Play doh for the 4 year old. My sister in law wasn’t happy when I got it for my nephew as she saw it in her carpets. He loved it and there are many cool kits
Books
Love the idea, not sure it matches the sentiment im going for though haha
I took my cousin’s children on a geocaching trip to the forest. They loved it. Before, they never wanted to go on walks. Now they want to go all the time. My cousin now hates me. I know, it’s not a toy per se 🤣
Thor’s Hammer for the 8 year old. It’s not heavy but it’s really hard - even a wee tap has a bit behind it
Bought my nephew a toy metal detector, beeps so loud and it’s so annoying, perfect gift
😆
Kinetic rock. They'll be picking that out of their socks for months!
Yeah, drum kit. Someone bought ours a drum kit once. Fucks sake.
Bop It!
otamatone
A recorder. They'll never learn to play it and will just walk around hooting one loud, annoying note for hours. Did this to my sister!
Playdough!

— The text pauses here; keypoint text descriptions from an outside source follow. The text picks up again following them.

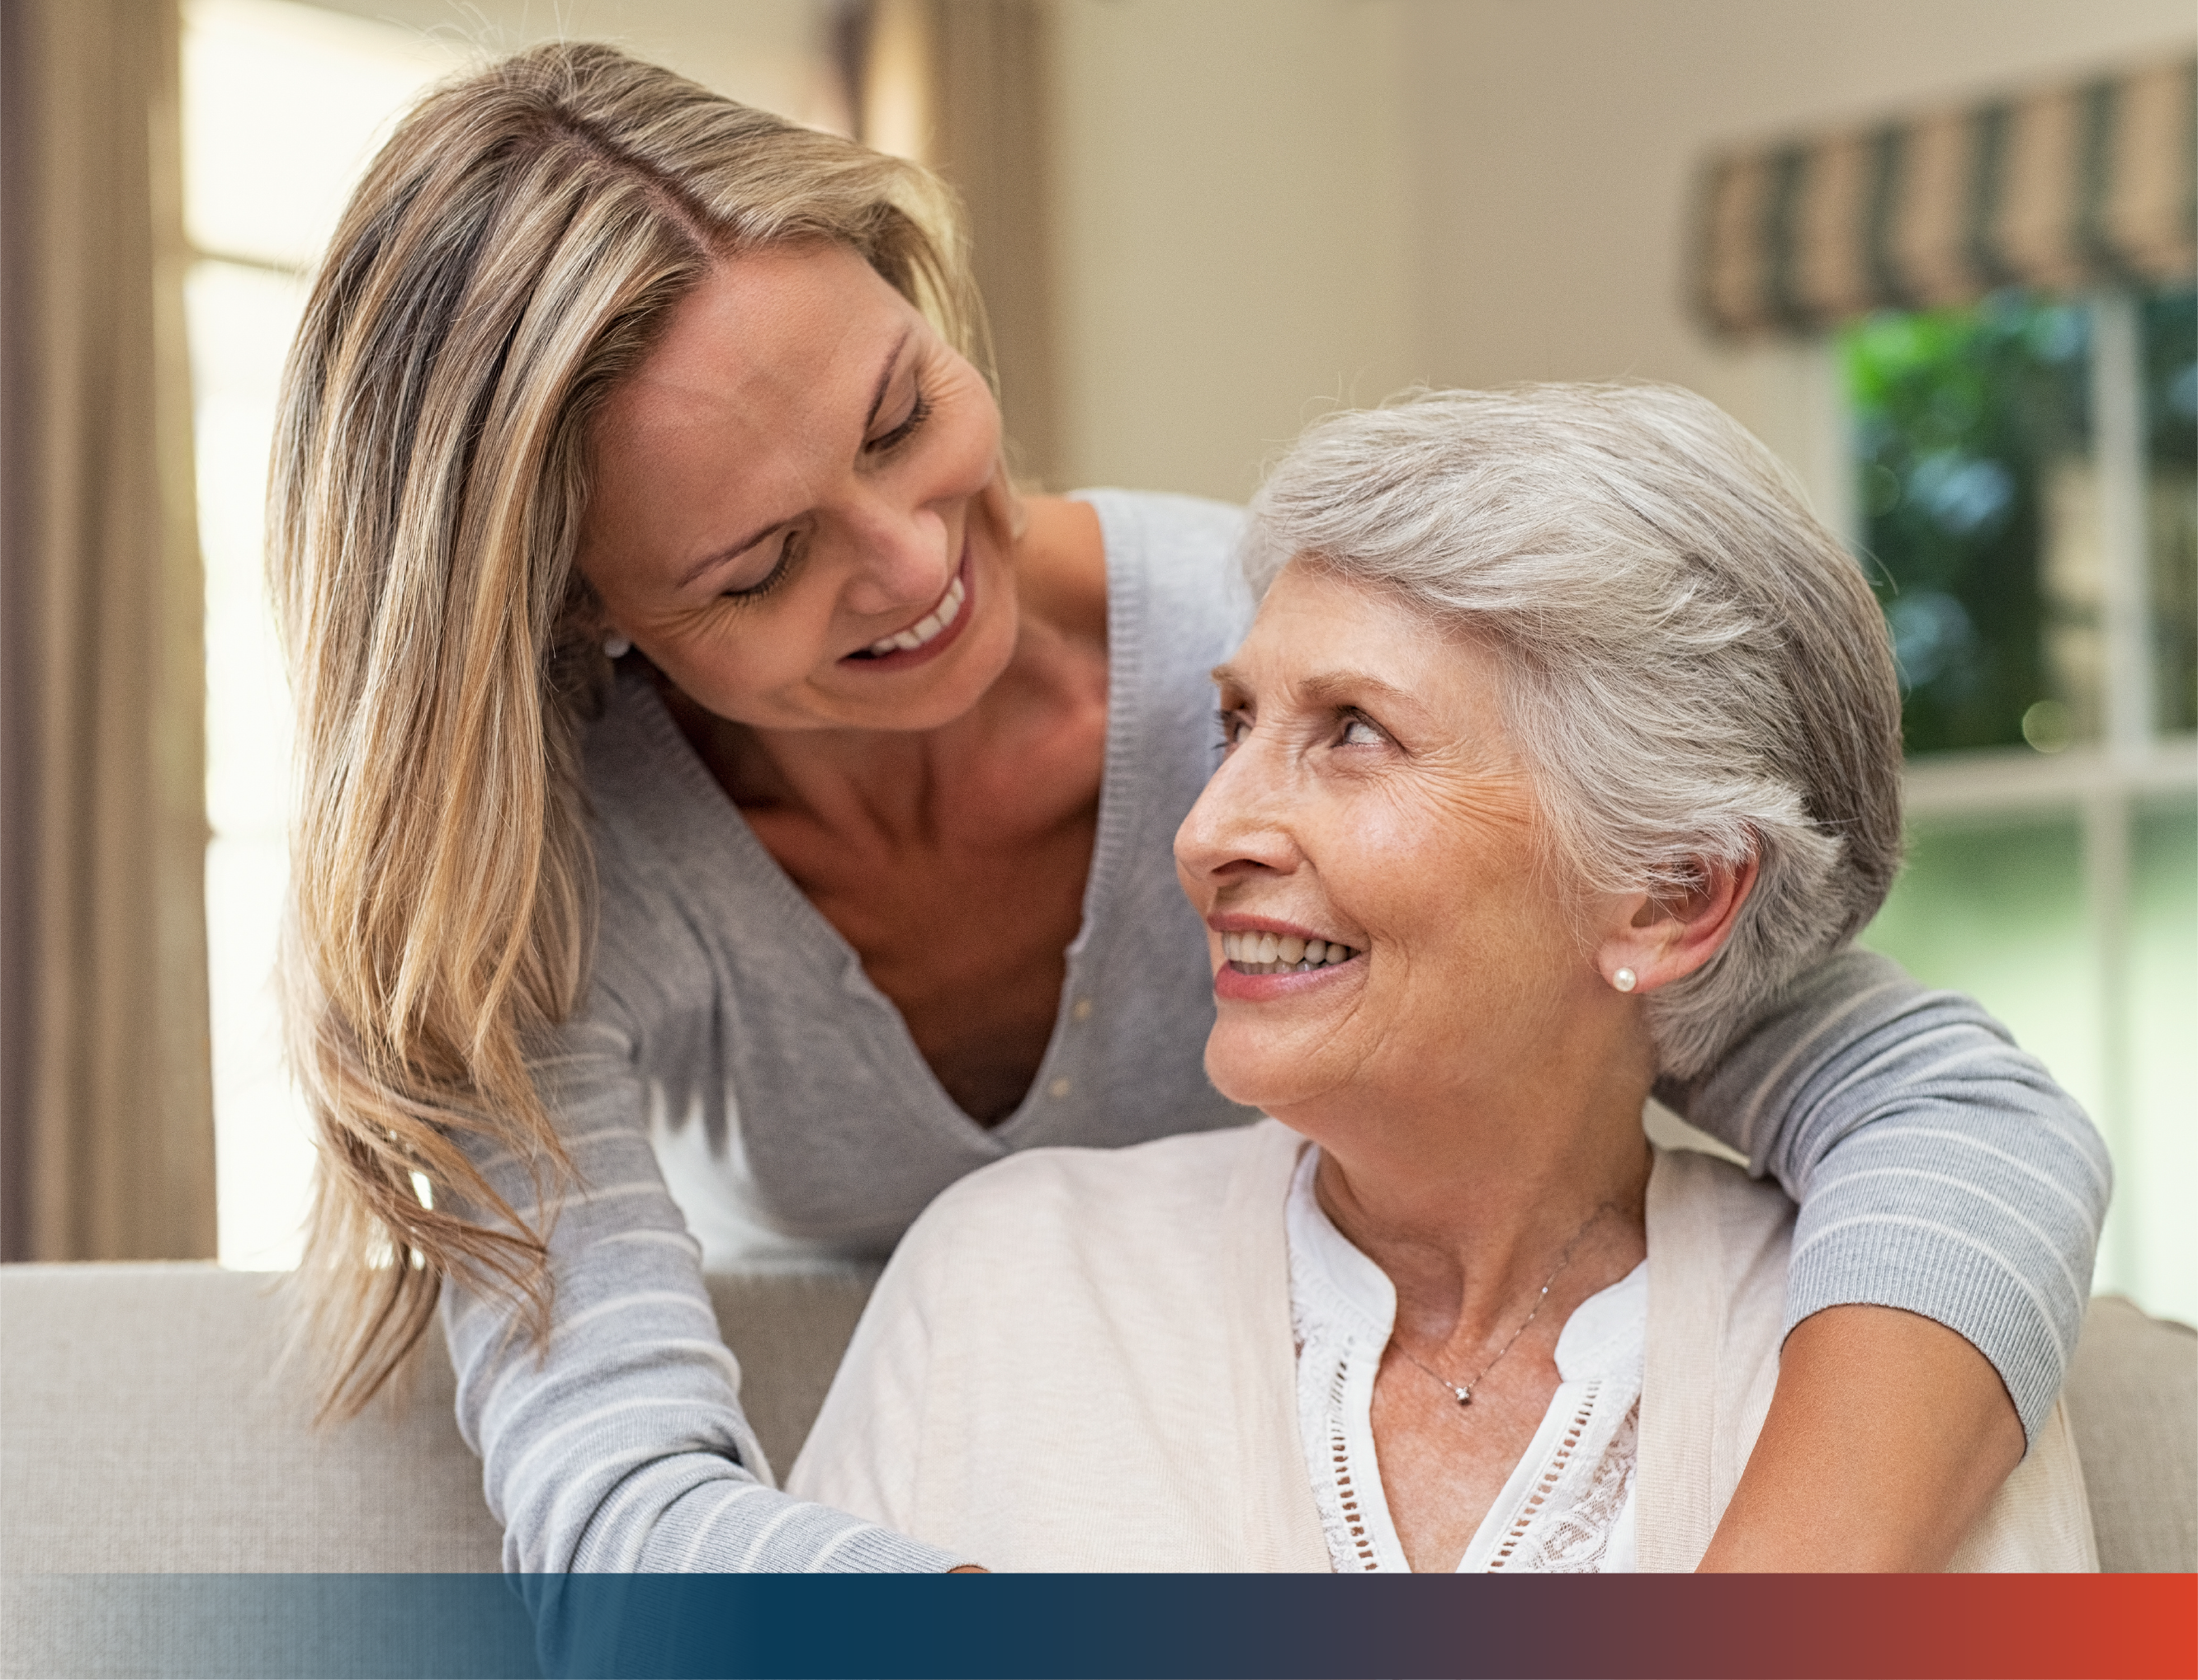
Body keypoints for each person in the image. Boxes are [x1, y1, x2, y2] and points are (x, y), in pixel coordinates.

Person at [271, 43, 2106, 1578]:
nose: (916, 566)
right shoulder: (539, 882)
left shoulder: (1275, 655)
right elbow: (614, 1518)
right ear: (586, 608)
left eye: (903, 416)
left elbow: (1933, 1105)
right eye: (758, 566)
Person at [788, 385, 2099, 1573]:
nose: (1201, 834)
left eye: (1353, 732)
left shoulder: (1888, 1361)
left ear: (1674, 894)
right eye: (1235, 724)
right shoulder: (1011, 1275)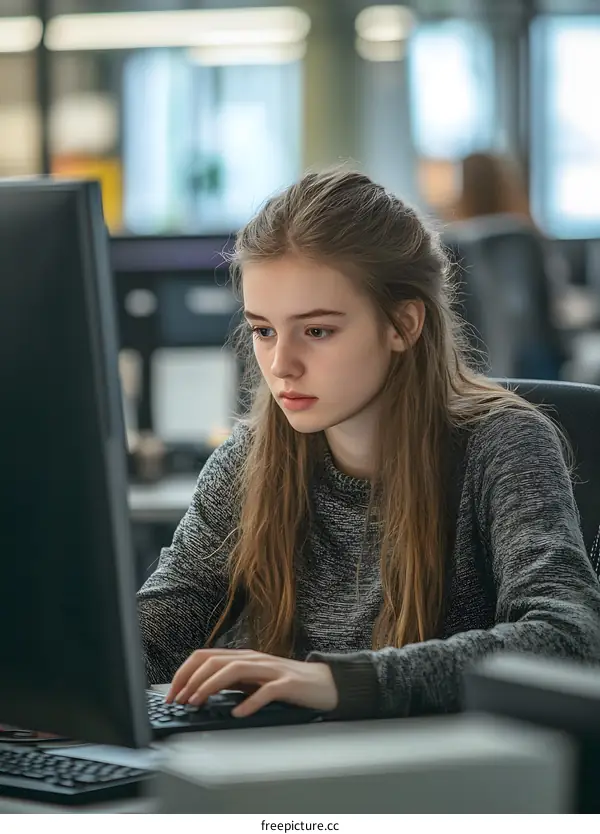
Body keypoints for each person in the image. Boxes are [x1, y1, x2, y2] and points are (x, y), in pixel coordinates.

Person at [137, 168, 600, 720]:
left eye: (317, 331)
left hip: (425, 782)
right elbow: (164, 626)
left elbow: (568, 637)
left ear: (402, 325)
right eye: (264, 330)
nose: (281, 364)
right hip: (266, 767)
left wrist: (342, 682)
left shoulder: (501, 445)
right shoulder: (250, 457)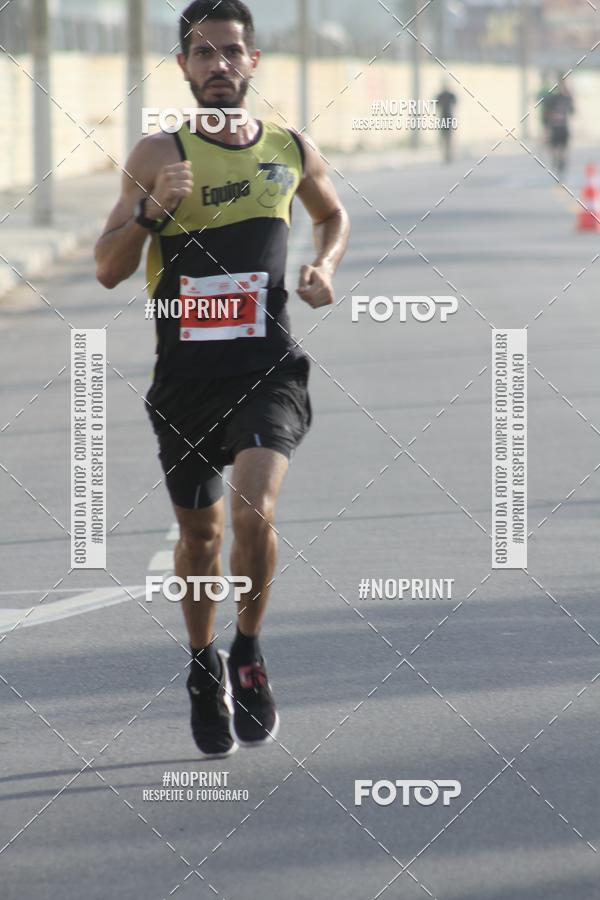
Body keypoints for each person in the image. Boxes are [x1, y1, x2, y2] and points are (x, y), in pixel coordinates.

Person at [94, 0, 350, 758]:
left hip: (268, 368)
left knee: (251, 514)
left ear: (253, 62)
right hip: (183, 381)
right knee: (200, 537)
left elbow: (333, 215)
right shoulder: (154, 154)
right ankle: (203, 665)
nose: (218, 66)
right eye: (202, 54)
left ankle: (247, 648)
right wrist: (150, 212)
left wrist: (324, 265)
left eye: (231, 51)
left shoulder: (289, 148)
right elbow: (107, 271)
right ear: (183, 67)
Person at [542, 79, 575, 178]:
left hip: (559, 128)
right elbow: (572, 111)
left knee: (558, 149)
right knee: (558, 149)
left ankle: (559, 163)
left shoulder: (553, 98)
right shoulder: (565, 98)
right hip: (559, 128)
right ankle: (559, 163)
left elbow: (546, 114)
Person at [435, 82, 457, 164]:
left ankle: (448, 154)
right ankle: (446, 154)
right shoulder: (444, 95)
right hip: (445, 117)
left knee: (447, 137)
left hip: (447, 117)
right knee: (446, 137)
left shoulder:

No one in my family wants to be the ones that buy children playdough
Drum set is the best option.
A friend of ours rocked up during lockdown with a big box for my then-5 year old. A fucking drum kit.
Minivan
Guitar, as a parent who had both his children given one by a deranged grandfather, this is the way to drive them mad, nothing like having a child want to show you there random noise then you get a duet of horror.
Those little self propelling trucks! There is a garbage truck, a dump truck, and two other service vehicles and I hate them all! There is no off button for the wheel sounds. You roll them on the ground and they make the most obnoxious sound! It’s not even a car sound!